Activity
Through to the final line, write out the records below exactly, omitting any images they contain.
Data for review Block Start
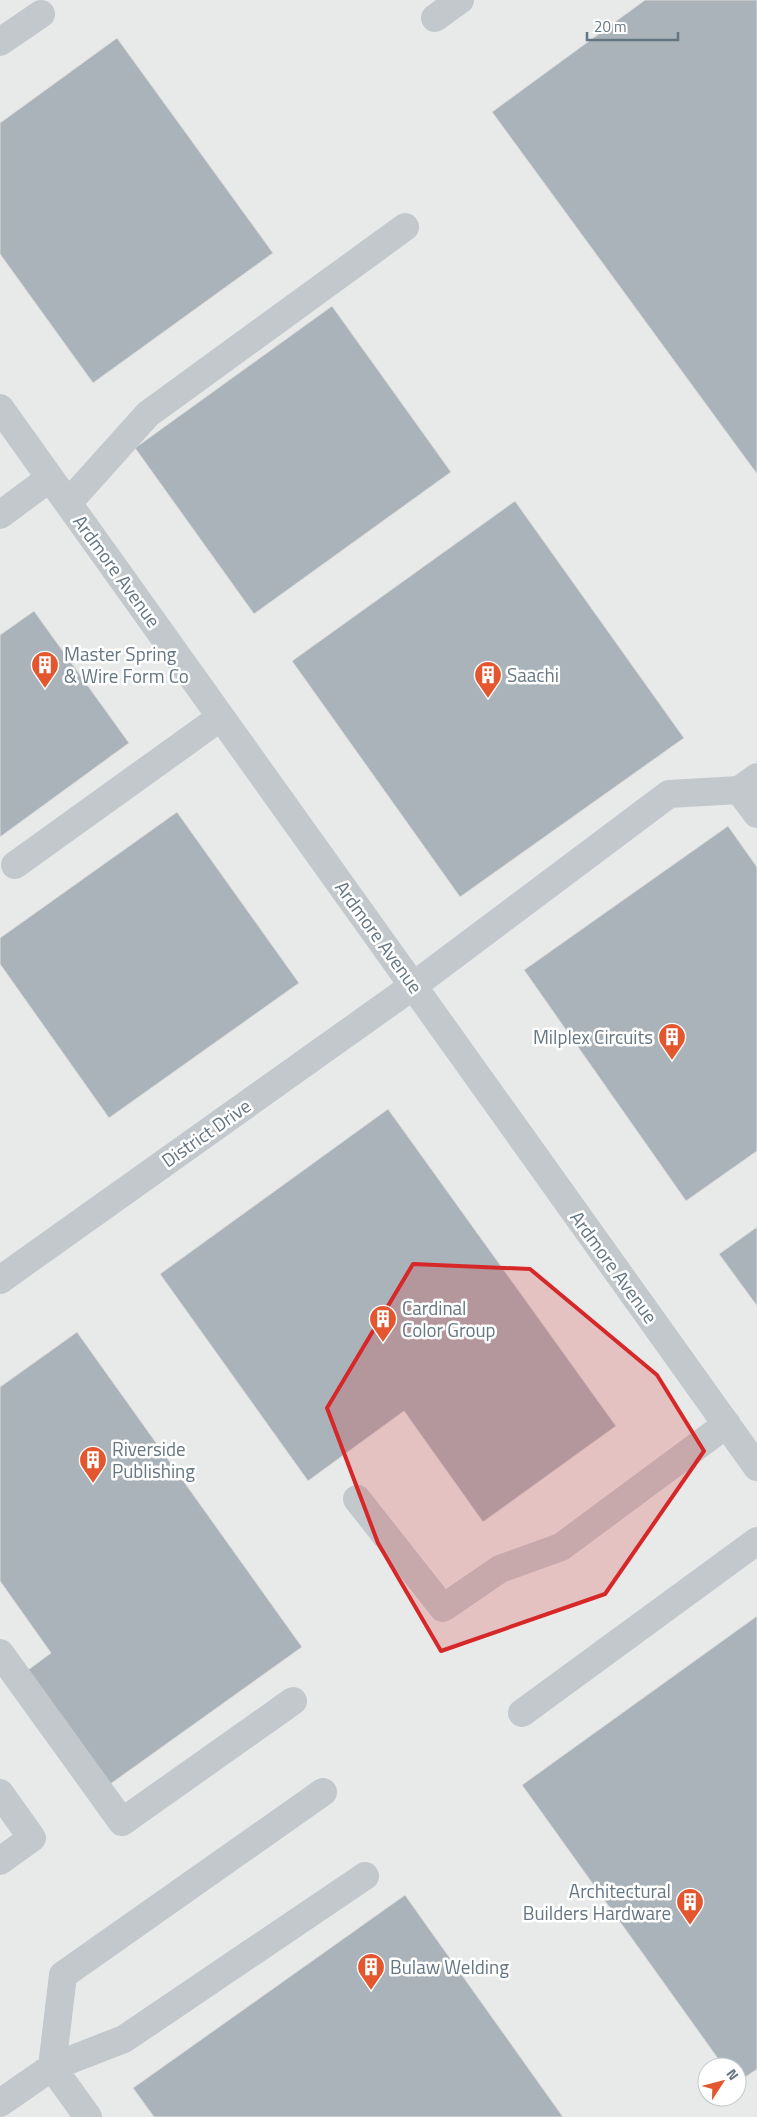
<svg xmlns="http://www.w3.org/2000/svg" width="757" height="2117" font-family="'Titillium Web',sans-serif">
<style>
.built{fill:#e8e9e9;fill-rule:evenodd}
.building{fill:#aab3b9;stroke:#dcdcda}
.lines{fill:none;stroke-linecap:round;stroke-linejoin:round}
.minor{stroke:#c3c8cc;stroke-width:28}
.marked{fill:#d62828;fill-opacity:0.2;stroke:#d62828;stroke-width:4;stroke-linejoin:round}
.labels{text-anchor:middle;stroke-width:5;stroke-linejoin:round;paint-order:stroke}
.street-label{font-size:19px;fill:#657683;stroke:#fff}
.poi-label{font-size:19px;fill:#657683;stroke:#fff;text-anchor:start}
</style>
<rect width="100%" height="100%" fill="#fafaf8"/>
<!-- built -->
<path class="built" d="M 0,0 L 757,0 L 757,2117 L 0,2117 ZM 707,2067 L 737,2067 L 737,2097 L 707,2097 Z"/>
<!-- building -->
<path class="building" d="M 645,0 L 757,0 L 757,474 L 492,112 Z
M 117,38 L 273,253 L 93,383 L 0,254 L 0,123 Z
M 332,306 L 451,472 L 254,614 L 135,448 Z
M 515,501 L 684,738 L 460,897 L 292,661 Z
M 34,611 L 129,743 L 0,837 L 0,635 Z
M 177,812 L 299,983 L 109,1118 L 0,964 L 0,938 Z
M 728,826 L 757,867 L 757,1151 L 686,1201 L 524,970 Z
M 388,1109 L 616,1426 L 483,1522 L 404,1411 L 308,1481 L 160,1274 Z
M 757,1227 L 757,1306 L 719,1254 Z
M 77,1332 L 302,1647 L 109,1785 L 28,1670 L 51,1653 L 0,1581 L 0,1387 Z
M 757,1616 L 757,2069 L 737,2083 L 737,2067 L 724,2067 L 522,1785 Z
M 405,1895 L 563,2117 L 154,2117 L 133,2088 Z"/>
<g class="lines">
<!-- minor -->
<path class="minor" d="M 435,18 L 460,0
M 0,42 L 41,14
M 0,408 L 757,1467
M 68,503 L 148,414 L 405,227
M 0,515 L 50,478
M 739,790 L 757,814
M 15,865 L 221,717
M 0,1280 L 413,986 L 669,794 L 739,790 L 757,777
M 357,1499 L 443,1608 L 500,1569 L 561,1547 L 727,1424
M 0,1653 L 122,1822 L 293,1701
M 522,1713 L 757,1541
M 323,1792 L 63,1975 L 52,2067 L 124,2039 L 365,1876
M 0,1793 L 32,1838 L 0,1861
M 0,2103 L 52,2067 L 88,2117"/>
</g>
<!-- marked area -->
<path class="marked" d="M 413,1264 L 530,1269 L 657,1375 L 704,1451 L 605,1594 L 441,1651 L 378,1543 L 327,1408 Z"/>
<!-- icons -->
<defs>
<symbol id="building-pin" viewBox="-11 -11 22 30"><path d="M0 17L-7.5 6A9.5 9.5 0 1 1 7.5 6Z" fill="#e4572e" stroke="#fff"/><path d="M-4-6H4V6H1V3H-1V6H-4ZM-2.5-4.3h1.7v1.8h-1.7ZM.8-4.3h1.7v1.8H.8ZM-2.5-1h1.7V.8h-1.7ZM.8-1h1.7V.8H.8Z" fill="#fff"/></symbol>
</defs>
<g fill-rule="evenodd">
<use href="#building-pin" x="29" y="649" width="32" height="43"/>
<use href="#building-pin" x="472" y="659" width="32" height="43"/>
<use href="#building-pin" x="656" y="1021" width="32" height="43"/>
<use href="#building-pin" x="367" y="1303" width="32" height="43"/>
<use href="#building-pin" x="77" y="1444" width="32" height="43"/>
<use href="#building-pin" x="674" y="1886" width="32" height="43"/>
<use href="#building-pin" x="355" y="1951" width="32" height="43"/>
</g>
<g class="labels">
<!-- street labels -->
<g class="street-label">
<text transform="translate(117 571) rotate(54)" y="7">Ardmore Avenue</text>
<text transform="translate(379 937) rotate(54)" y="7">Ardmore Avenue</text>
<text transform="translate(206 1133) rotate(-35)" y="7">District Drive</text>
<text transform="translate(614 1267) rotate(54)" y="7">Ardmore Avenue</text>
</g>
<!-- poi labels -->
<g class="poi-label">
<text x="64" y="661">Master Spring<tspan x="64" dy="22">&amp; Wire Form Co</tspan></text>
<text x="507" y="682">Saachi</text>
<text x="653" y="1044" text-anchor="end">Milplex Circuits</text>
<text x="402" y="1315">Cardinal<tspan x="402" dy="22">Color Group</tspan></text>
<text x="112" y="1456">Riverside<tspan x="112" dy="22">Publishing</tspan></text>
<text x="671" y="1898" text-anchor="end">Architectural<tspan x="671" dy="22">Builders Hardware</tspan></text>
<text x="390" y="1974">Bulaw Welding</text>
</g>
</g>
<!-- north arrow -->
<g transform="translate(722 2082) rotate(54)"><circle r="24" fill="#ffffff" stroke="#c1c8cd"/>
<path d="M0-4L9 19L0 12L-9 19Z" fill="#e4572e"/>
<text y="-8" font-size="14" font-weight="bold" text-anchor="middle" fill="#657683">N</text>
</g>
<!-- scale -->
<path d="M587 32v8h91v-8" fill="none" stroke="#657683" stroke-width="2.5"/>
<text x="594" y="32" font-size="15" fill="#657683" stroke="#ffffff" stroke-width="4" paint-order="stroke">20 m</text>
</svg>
Data for review Block End
Response to the task
<svg xmlns="http://www.w3.org/2000/svg" width="757" height="2117" font-family="'Titillium Web',sans-serif">
<style>
.built{fill:#e8e9e9;fill-rule:evenodd}
.building{fill:#aab3b9;stroke:#dcdcda}
.lines{fill:none;stroke-linecap:round;stroke-linejoin:round}
.minor{stroke:#c3c8cc;stroke-width:28}
.marked{fill:#d62828;fill-opacity:0.2;stroke:#d62828;stroke-width:4;stroke-linejoin:round}
.labels{text-anchor:middle;stroke-width:5;stroke-linejoin:round;paint-order:stroke}
.street-label{font-size:19px;fill:#657683;stroke:#fff}
.poi-label{font-size:19px;fill:#657683;stroke:#fff;text-anchor:start}
</style>
<rect width="100%" height="100%" fill="#fafaf8"/>
<!-- built -->
<path class="built" d="M 0,0 L 757,0 L 757,2117 L 0,2117 ZM 707,2067 L 737,2067 L 737,2097 L 707,2097 Z"/>
<!-- building -->
<path class="building" d="M 645,0 L 757,0 L 757,474 L 492,112 Z
M 117,38 L 273,253 L 93,383 L 0,254 L 0,123 Z
M 332,306 L 451,472 L 254,614 L 135,448 Z
M 515,501 L 684,738 L 460,897 L 292,661 Z
M 34,611 L 129,743 L 0,837 L 0,635 Z
M 177,812 L 299,983 L 109,1118 L 0,964 L 0,938 Z
M 728,826 L 757,867 L 757,1151 L 686,1201 L 524,970 Z
M 388,1109 L 616,1426 L 483,1522 L 404,1411 L 308,1481 L 160,1274 Z
M 757,1227 L 757,1306 L 719,1254 Z
M 77,1332 L 302,1647 L 109,1785 L 28,1670 L 51,1653 L 0,1581 L 0,1387 Z
M 757,1616 L 757,2069 L 737,2083 L 737,2067 L 724,2067 L 522,1785 Z
M 405,1895 L 563,2117 L 154,2117 L 133,2088 Z"/>
<g class="lines">
<!-- minor -->
<path class="minor" d="M 435,18 L 460,0
M 0,42 L 41,14
M 0,408 L 757,1467
M 68,503 L 148,414 L 405,227
M 0,515 L 50,478
M 739,790 L 757,814
M 15,865 L 221,717
M 0,1280 L 413,986 L 669,794 L 739,790 L 757,777
M 357,1499 L 443,1608 L 500,1569 L 561,1547 L 727,1424
M 0,1653 L 122,1822 L 293,1701
M 522,1713 L 757,1541
M 323,1792 L 63,1975 L 52,2067 L 124,2039 L 365,1876
M 0,1793 L 32,1838 L 0,1861
M 0,2103 L 52,2067 L 88,2117"/>
</g>
<!-- marked area -->
<path class="marked" d="M 413,1264 L 530,1269 L 657,1375 L 704,1451 L 605,1594 L 441,1651 L 378,1543 L 327,1408 Z"/>
<!-- icons -->
<defs>
<symbol id="building-pin" viewBox="-11 -11 22 30"><path d="M0 17L-7.5 6A9.5 9.5 0 1 1 7.5 6Z" fill="#e4572e" stroke="#fff"/><path d="M-4-6H4V6H1V3H-1V6H-4ZM-2.5-4.3h1.7v1.8h-1.7ZM.8-4.3h1.7v1.8H.8ZM-2.5-1h1.7V.8h-1.7ZM.8-1h1.7V.8H.8Z" fill="#fff"/></symbol>
</defs>
<g fill-rule="evenodd">
<use href="#building-pin" x="29" y="649" width="32" height="43"/>
<use href="#building-pin" x="472" y="659" width="32" height="43"/>
<use href="#building-pin" x="656" y="1021" width="32" height="43"/>
<use href="#building-pin" x="367" y="1303" width="32" height="43"/>
<use href="#building-pin" x="77" y="1444" width="32" height="43"/>
<use href="#building-pin" x="674" y="1886" width="32" height="43"/>
<use href="#building-pin" x="355" y="1951" width="32" height="43"/>
</g>
<g class="labels">
<!-- street labels -->
<g class="street-label">
<text transform="translate(117 571) rotate(54)" y="7">Ardmore Avenue</text>
<text transform="translate(379 937) rotate(54)" y="7">Ardmore Avenue</text>
<text transform="translate(206 1133) rotate(-35)" y="7">District Drive</text>
<text transform="translate(614 1267) rotate(54)" y="7">Ardmore Avenue</text>
</g>
<!-- poi labels -->
<g class="poi-label">
<text x="64" y="661">Master Spring<tspan x="64" dy="22">&amp; Wire Form Co</tspan></text>
<text x="507" y="682">Saachi</text>
<text x="653" y="1044" text-anchor="end">Milplex Circuits</text>
<text x="402" y="1315">Cardinal<tspan x="402" dy="22">Color Group</tspan></text>
<text x="112" y="1456">Riverside<tspan x="112" dy="22">Publishing</tspan></text>
<text x="671" y="1898" text-anchor="end">Architectural<tspan x="671" dy="22">Builders Hardware</tspan></text>
<text x="390" y="1974">Bulaw Welding</text>
</g>
</g>
<!-- north arrow -->
<g transform="translate(722 2082) rotate(54)"><circle r="24" fill="#ffffff" stroke="#c1c8cd"/>
<path d="M0-4L9 19L0 12L-9 19Z" fill="#e4572e"/>
<text y="-8" font-size="14" font-weight="bold" text-anchor="middle" fill="#657683">N</text>
</g>
<!-- scale -->
<path d="M587 32v8h91v-8" fill="none" stroke="#657683" stroke-width="2.5"/>
<text x="594" y="32" font-size="15" fill="#657683" stroke="#ffffff" stroke-width="4" paint-order="stroke">20 m</text>
</svg>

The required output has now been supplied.